Now a much more secretive company than they once were, NVIDIA has been holding its future GPU roadmap close to its chest. While the Ampere codename (among others) has been floating around for quite some time now, it’s only this morning that we’re finally getting confirmation that Ampere is in, as well as our first details on the architecture. Due to the nature of NVIDIA’s digital presentation – as well as the limited information given in NVIDIA’s press pre-briefings – we don’t have all of the details on Ampere quite yet. However for this morning at least, NVIDIA is touching upon the highlights of the architecture for its datacenter compute and AI customers, and what major innovations Ampere is bringing to help with their workloads.
Kicking things off for the Ampere family is the A100. Officially, this is the name of both the GPU and the accelerator incorporating it; and at least for the moment they’re both one in the same, since there is only the single accelerator using the GPU.

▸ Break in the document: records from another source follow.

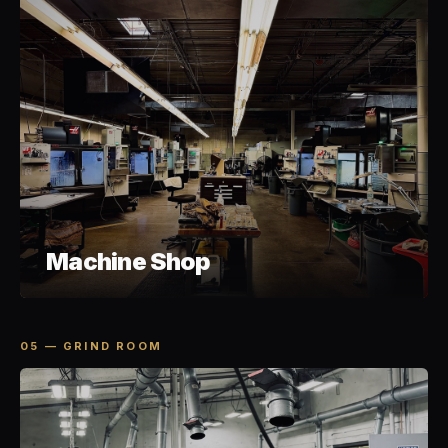
Machine Shop
05 — GRIND ROOM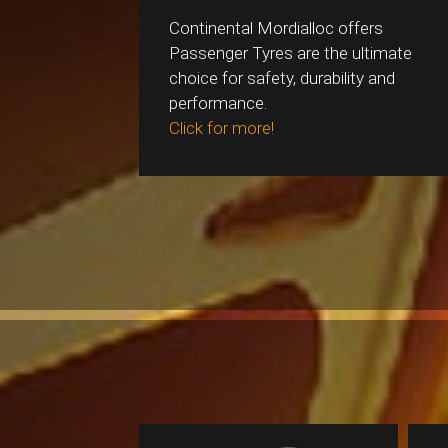
Continental Mordialloc offers
Passenger Tyres are the ultimate
choice for safety, durability and
performance.
Click for more!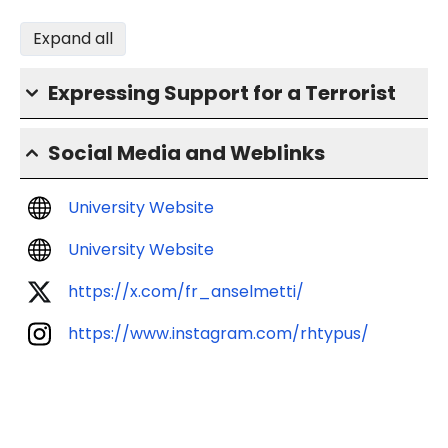
Expand all
Expressing Support for a Terrorist
Social Media and Weblinks
University Website
University Website
https://x.com/fr_anselmetti/
https://www.instagram.com/rhtypus/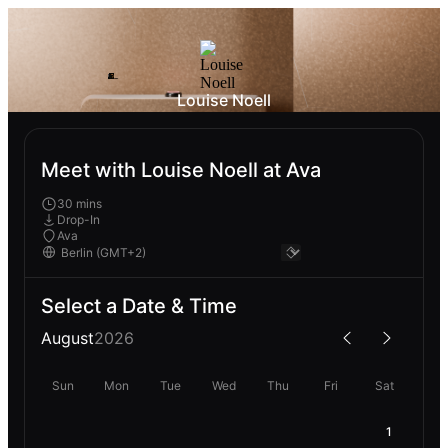
Louise Noell
Meet with Louise Noell at Ava
30 mins
Drop-In
Ava
Select a Date & Time
August
2026
Sun
Mon
Tue
Wed
Thu
Fri
Sat
1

|NVIDIA Accelerator Specification Comparison|
|FP32 CUDA Cores||6912||5120||3584|
|Memory Clock||3.2Gbps HBM2?||1.75Gbps HBM2||1.4Gbps HBM2|
|Memory Bus Width||5120-bit?||4096-bit||4096-bit|
|Single Precision||19.5 TFLOPs||15.7 TFLOPs||10.6 TFLOPs|
|Double Precision||9.7 TFLOPs
|INT8 Tensor||624 TOPs||N/A||N/A|
|FP16 Tensor||312 TFLOPs||125 TFLOPs||N/A|
|TF32 Tensor||156 TFLOPs||N/A||N/A|
12 Links (600GB/sec)
6 Links (300GB/sec)
4 Links (160GB/sec)
|Manufacturing Process||TSMC 7N||TSMC 12nm FFN||TSMC 16nm FinFET|
Designed to be the successor to the V100 accelerator, the A100 aims just as high, just as we’d expect from NVIDIA’s new flagship accelerator for compute. The leading Ampere part is built on TSMC’s 7nm process and incorporates a whopping 54 billion transistors, 2.5x as many as the V100 before it. NVIDIA has put the full density improvements offered by the 7nm process in use, and then some, as the resulting GPU die is 826mm2 in size, even larger than the GV100. NVIDIA went big on the last generation, and in order to top themselves they’ve gone even bigger this generation.

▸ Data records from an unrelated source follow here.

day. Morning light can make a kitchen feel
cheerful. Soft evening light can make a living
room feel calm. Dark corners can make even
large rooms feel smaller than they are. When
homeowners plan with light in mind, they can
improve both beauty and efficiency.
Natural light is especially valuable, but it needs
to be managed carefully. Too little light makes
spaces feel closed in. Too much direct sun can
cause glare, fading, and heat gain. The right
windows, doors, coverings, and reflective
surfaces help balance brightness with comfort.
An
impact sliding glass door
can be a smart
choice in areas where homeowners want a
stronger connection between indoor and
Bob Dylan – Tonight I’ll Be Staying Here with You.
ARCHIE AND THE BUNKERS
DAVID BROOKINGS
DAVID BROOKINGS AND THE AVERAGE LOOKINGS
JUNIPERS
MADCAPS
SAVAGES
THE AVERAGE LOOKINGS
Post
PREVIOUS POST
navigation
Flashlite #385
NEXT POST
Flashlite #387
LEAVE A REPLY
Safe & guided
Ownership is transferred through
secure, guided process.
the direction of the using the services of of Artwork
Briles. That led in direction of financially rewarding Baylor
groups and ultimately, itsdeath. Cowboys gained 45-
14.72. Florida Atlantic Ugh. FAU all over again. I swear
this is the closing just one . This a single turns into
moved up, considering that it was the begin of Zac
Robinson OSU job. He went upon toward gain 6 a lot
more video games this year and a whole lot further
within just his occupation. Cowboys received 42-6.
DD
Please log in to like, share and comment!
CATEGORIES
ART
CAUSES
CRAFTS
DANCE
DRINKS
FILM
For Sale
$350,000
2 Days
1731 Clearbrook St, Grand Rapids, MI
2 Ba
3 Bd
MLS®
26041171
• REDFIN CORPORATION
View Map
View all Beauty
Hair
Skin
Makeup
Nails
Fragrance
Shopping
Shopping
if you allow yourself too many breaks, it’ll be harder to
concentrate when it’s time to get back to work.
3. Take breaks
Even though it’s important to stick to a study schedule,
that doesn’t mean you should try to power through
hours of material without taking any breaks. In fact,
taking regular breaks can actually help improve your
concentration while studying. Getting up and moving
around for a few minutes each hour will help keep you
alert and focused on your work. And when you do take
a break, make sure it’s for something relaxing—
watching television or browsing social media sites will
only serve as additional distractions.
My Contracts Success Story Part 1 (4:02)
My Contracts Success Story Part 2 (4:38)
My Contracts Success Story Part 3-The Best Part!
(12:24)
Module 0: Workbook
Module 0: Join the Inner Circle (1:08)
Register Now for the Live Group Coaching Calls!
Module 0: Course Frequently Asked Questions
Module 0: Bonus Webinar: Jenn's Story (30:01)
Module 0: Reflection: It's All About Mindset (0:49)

We’ll touch more on the individual specifications a bit later, but at a high level it’s clear that NVIDIA has invested more in some areas than others. FP32 performance is, on paper, only modestly improved from the V100. Meanwhile tensor performance is greatly improved – almost 2.5x for FP16 tensors – and NVIDIA has greatly expanded the formats that can be used with INT8/4 support, as well as a new FP32-ish format called TF32. Memory bandwidth is also significantly expected, with multiple stacks of HBM2 memory delivering a total of 1.6TB/second of bandwidth to feed the beast that is Ampere.
NVIDIA will be delivering the initial version of this accelerator in their now-common SXM form factor, which is a mezzanine-style card well-suited for installation in servers. On a generation-over-generation basis, power consumption has once again gone up, which is probably fitting for a generation called Ampere. Altogether the A100 is rated for 400W, as opposed to 300W and 350W for various versions of the V100. This makes the SXM form factor all the more important for NVIDIA’s efforts, as PCIe cards would not be suitable for that kind of power consumption.

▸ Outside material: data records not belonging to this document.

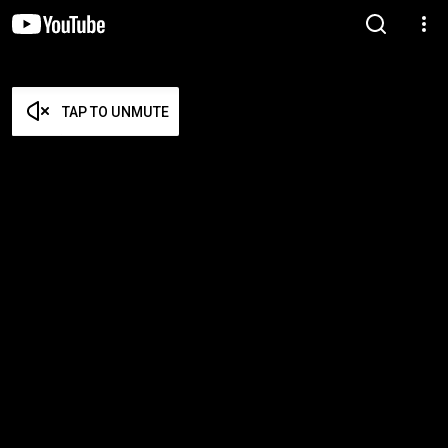
TAP TO UNMUTE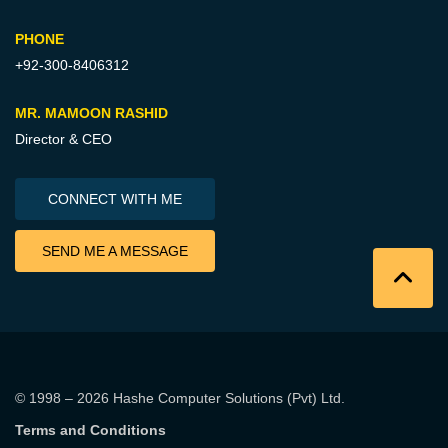
PHONE
+92-300-8406312
MR. MAMOON RASHID
Director & CEO
CONNECT WITH ME
SEND ME A MESSAGE
© 1998 – 2026
Hashe Computer Solutions (Pvt) Ltd
.
Terms and Conditions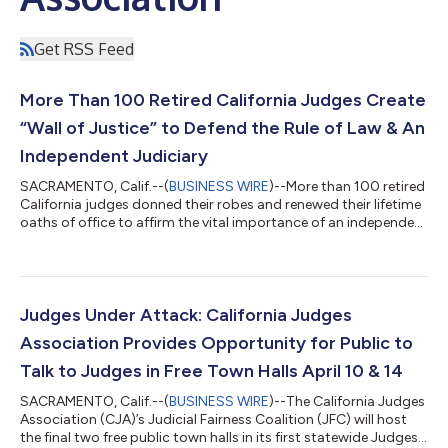
Get RSS Feed
More Than 100 Retired California Judges Create
“Wall of Justice” to Defend the Rule of Law & An
Independent Judiciary
SACRAMENTO, Calif.--(
BUSINESS WIRE
)--More than 100 retired
California judges donned their robes and renewed their lifetime
oaths of office to affirm the vital importance of an independent
judiciary and the rule of law. The resulting "Wall of Justice" video
brings together individual recordings from participating judges
into a single, powerful tribute. The Wall of Justice is presented
by the California Judges Association’s Retired Judges Initiative
(RJI) in celebration of the 250th anniversary o...
Judges Under Attack: California Judges
Association Provides Opportunity for Public to
Talk to Judges in Free Town Halls April 10 & 14
SACRAMENTO, Calif.--(
BUSINESS WIRE
)--The California Judges
Association (CJA)’s Judicial Fairness Coalition (JFC) will host
the final two free public town halls in its first statewide Judges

As for the Ampere architecture itself, NVIDIA is releasing limited details about it today. Expect we’ll hear more over the coming weeks, but for now NVIDIA is confirming that they are keeping their various product lines architecturally compatible, albeit in potentially vastly different configurations. So while the company is not talking about Ampere (or derivatives) for video cards today, they are making it clear that what they’ve been working on is not a pure compute architecture, and that Ampere’s technologies will be coming to graphics parts as well, presumably with some new features for them as well. Ultimately this is part of NVIDIA’s ongoing strategy to ensure that they have a single ecosystem, where, to quote Jensen, “Every single workload runs on every single GPU.”